From c377923304f56feb800de931aab63ac9d7de3c61 Mon Sep 17 00:00:00 2001
From: yhyang201 <47235274+yhyang201@users.noreply.github.com>
Date: Thu, 28 Aug 2025 16:09:06 +0800
Subject: [PATCH] [feat] Reduce GPU memory overhead by using weakref (#9673)

---
 .../srt/sampling/penaltylib/orchestrator.py      | 16 ++++++++++++++--
 1 file changed, 14 insertions(+), 2 deletions(-)

diff --git a/python/sglang/srt/sampling/penaltylib/orchestrator.py b/python/sglang/srt/sampling/penaltylib/orchestrator.py
index a75d5e9bb..1abd255cb 100644
--- a/python/sglang/srt/sampling/penaltylib/orchestrator.py
+++ b/python/sglang/srt/sampling/penaltylib/orchestrator.py
@@ -1,7 +1,8 @@
 from __future__ import annotations
 
 import abc
-from typing import TYPE_CHECKING, Set, Type
+import weakref
+from typing import TYPE_CHECKING, Optional, Set, Type
 
 import torch
 
@@ -17,7 +18,7 @@ class BatchedPenalizerOrchestrator:
         penalizers: Set[Type["_BatchedPenalizer"]],
     ):
         self.vocab_size = vocab_size
-        self.batch = batch
+        self._batch_ref = weakref.ref(batch)

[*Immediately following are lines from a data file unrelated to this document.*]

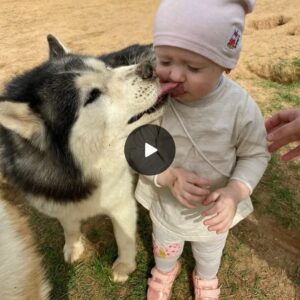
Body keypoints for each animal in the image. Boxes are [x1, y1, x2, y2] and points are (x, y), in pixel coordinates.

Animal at [0, 36, 173, 282]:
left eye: (107, 68)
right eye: (92, 96)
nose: (149, 70)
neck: (80, 172)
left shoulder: (121, 204)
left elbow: (124, 239)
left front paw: (124, 266)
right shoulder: (60, 203)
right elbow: (69, 226)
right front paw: (73, 246)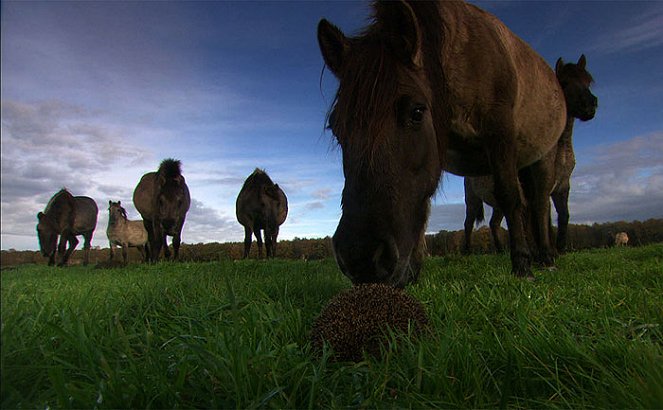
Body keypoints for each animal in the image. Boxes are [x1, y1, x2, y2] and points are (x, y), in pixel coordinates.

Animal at [464, 55, 600, 256]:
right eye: (565, 82)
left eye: (587, 81)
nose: (590, 104)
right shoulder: (537, 188)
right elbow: (538, 215)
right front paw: (544, 253)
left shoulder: (561, 187)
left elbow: (562, 216)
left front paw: (558, 249)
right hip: (473, 200)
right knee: (468, 223)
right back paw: (466, 252)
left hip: (498, 204)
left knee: (494, 223)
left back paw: (501, 250)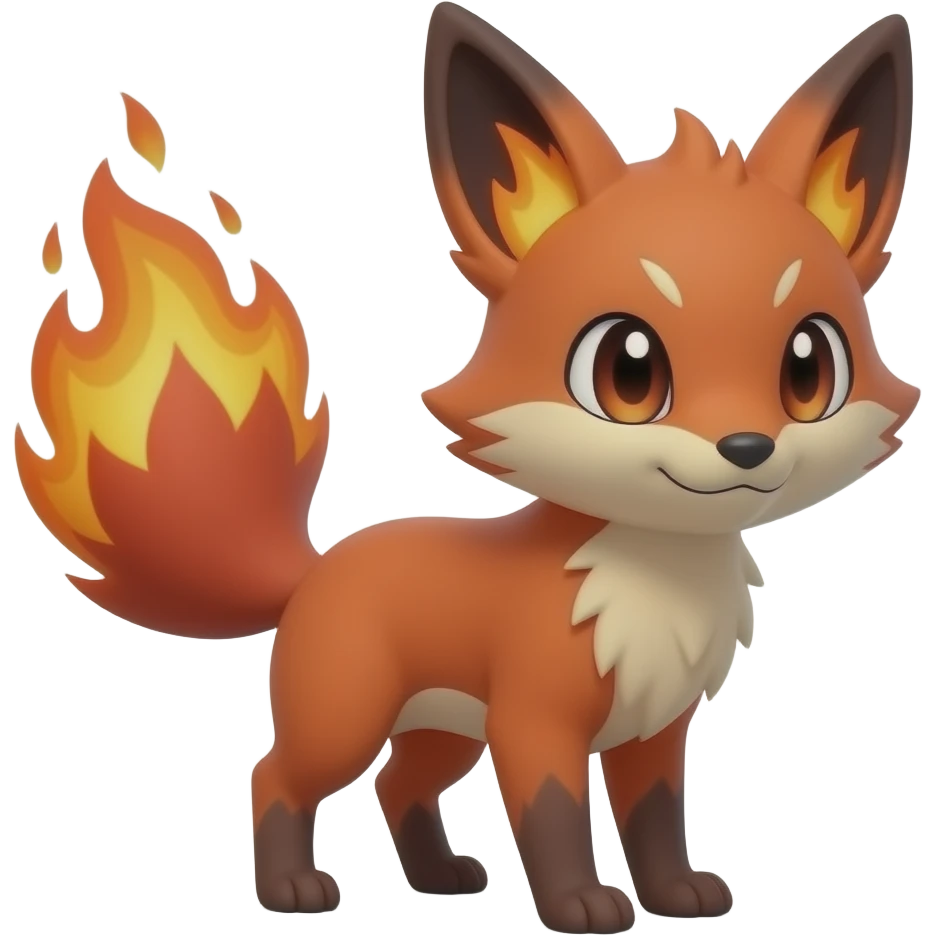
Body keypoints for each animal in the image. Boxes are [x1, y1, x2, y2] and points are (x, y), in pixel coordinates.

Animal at [14, 4, 920, 933]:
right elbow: (554, 814)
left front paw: (674, 894)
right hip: (348, 713)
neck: (652, 576)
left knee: (395, 783)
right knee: (276, 775)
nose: (746, 447)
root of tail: (316, 567)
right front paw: (578, 904)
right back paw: (292, 890)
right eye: (628, 374)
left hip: (443, 729)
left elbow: (655, 819)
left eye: (808, 370)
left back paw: (437, 876)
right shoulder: (532, 721)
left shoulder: (651, 731)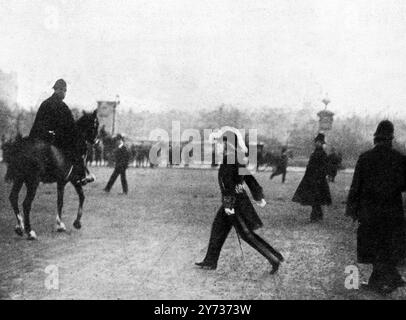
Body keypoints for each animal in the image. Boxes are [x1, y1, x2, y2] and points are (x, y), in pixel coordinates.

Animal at [4, 111, 99, 239]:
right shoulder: (73, 180)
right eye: (95, 125)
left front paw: (61, 224)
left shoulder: (62, 182)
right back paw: (30, 231)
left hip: (20, 179)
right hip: (33, 181)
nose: (96, 142)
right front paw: (75, 223)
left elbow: (61, 201)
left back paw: (20, 226)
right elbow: (79, 197)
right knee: (26, 204)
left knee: (13, 197)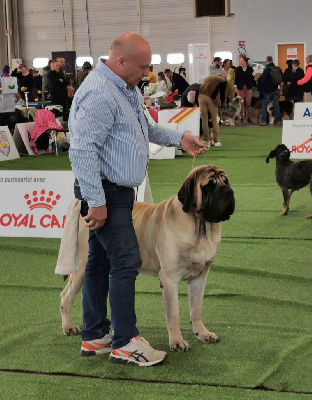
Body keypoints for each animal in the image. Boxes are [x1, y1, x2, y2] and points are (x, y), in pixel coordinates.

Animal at [59, 164, 235, 352]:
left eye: (226, 181)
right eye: (209, 185)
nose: (229, 192)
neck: (200, 227)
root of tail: (81, 205)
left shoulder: (199, 278)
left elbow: (196, 309)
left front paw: (202, 333)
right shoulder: (170, 279)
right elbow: (173, 314)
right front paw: (177, 342)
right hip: (82, 267)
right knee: (66, 296)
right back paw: (69, 327)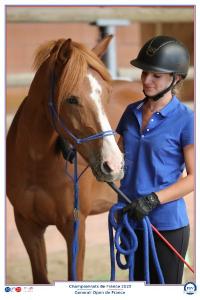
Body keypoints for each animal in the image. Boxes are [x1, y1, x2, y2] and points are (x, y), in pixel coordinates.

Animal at [6, 35, 144, 284]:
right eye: (71, 99)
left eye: (107, 94)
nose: (114, 164)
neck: (36, 165)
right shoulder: (27, 226)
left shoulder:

         self.device = batch.device
         self.penalizers = {Penalizer: Penalizer(self) for Penalizer in penalizers}
 
@@ -27,6 +28,17 @@ class BatchedPenalizerOrchestrator:
             is_required |= pen_is_required
         self.is_required = is_required
 
+    @property
+    def batch(self) -> ScheduleBatch | None:
+        return self._batch_ref()
+
+    @batch.setter
+    def batch(self, value: Optional[ScheduleBatch]):
+        if value is None:
+            self._batch_ref = lambda: None
+        else:
+            self._batch_ref = weakref.ref(value)
+
     def reqs(self):
         return self.batch.reqs